Wireshark-dev: Re: [Wireshark-dev] Question regarding QT/future Wireshark version

From: Roland Knall <rknall@xxxxxxxxx>
Date: Wed, 11 Jan 2012 11:02:43 +0100
Hi

On Wed, Jan 11, 2012 at 10:38 AM, Guy Harris <guy@xxxxxxxxxxxx> wrote:
>
> On Jan 6, 2012, at 6:15 AM, Roland Knall wrote:
>
>> Ok, let me clarify the idea. Let's for instance say, that you want to
>> have a graphical representation of the inner-workings of a
>> communication of two machines.
>
> BTW, you're not thinking of something such as what you can get from the Statistics -> Flow Graph... menu item, are you?

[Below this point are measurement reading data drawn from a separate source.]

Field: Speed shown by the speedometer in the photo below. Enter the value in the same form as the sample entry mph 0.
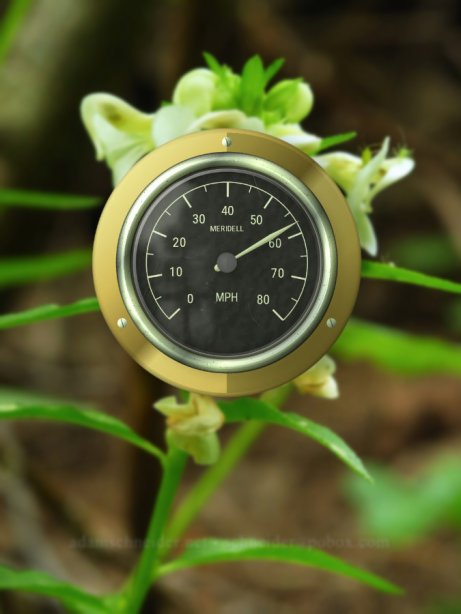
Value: mph 57.5
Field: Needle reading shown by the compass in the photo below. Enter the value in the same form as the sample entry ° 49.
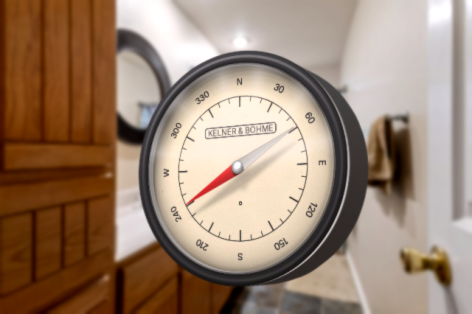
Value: ° 240
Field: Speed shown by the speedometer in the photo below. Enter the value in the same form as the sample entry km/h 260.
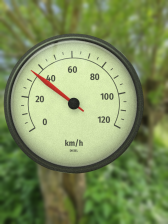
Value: km/h 35
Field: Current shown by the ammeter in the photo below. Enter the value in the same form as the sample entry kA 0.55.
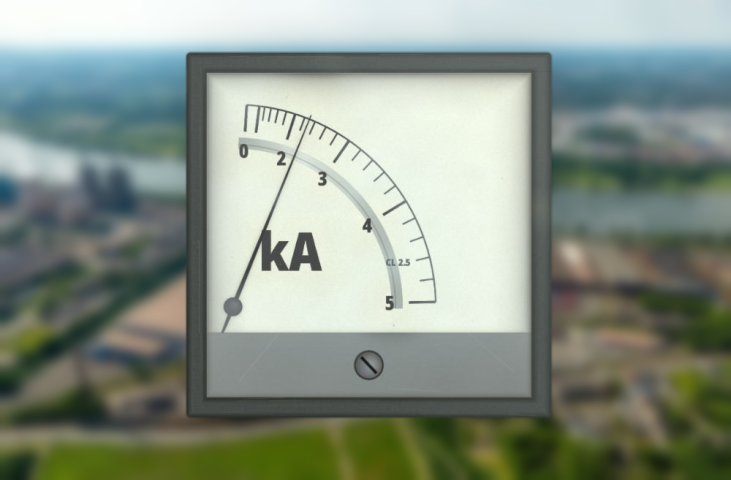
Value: kA 2.3
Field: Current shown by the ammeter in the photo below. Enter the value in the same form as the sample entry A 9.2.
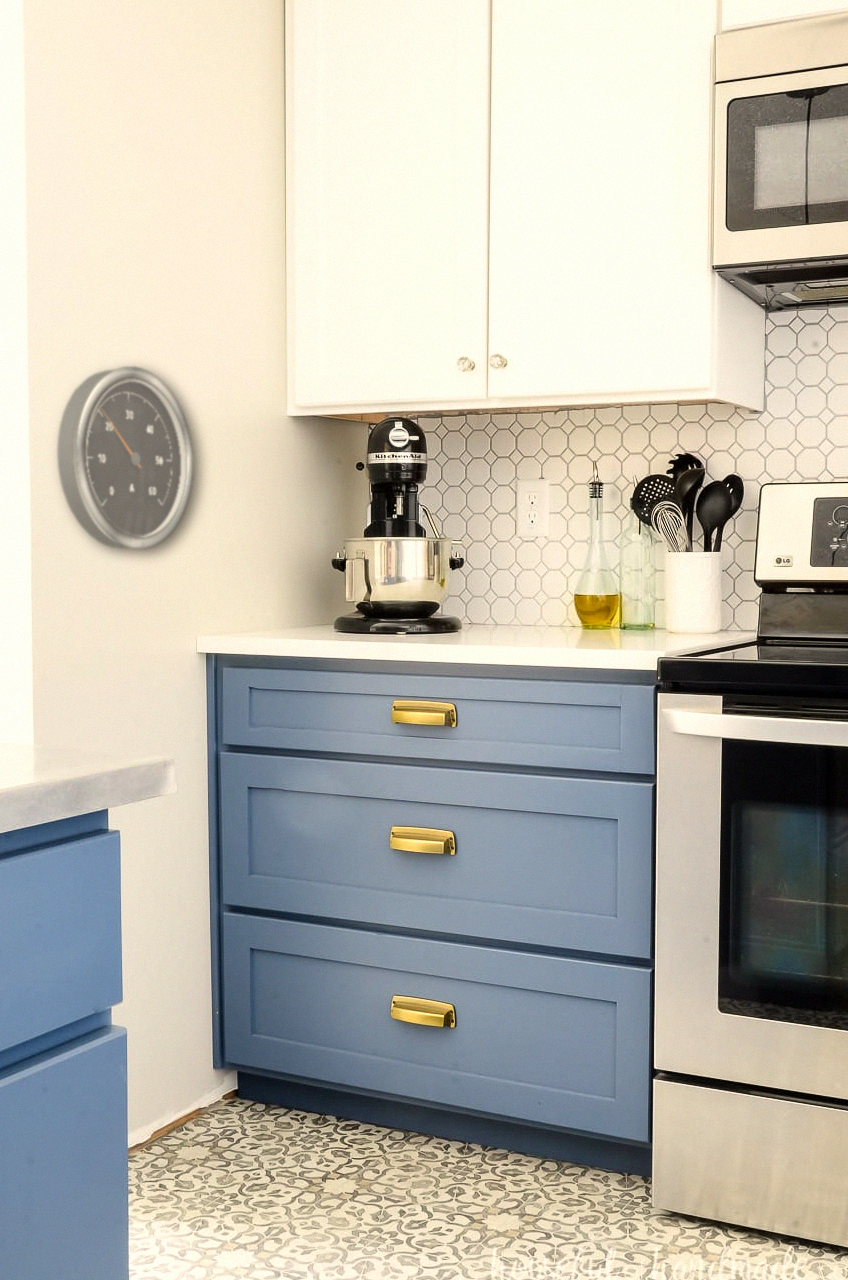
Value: A 20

Actually, that is kind-of what I am thinking, but this flow-diagram is
not applicable for openSAFETY or industrial-ethernet solutions in
general. Such devices use so-called bus-controllers to communicate,
behind which the network communication takes place. That leads to the
situation that often a device behind bc1 talks to other devices behind
bc2 and bc3. In the flow-diagram such communication would now appear
as single communications between bc1 and bc2/3, which does not
represent the correct message flow.

The same goes for the "Conversation List", "IO Graph" as well as the
"Endpoint List". Also, following a specific conversation could be
tricky.

The second thing is, that I want to implement a network analyzer for
openSAFETY. openSAFETY ( as many industrial-ethernet protocols ) is a
multi-stage protocol. You have a "boot"-phase, a "configuration"-phase
and a "operational"-phase. Each having their own specific
communication commands and messages. A graphical representation of the
network based on the diessected messages, as well as a graphical
representation of the network status would be a useful add-on for the
openSAFETY dissector. I am currently implementing some sort of tool
for this using wireshark, but it is very openSAFETY specific, and I
would prefer a more generic approach. And I have some hopes, that with
a good plugin mechanism this could be solved using the Qt solution.
Otherwise I would implement it using just the dissection engine and as
a stand-alone tool, but that would also mean, that I would have to
manage distribution, updates, review, ... and with a generic approach
in wireshark this could be taken of my hands.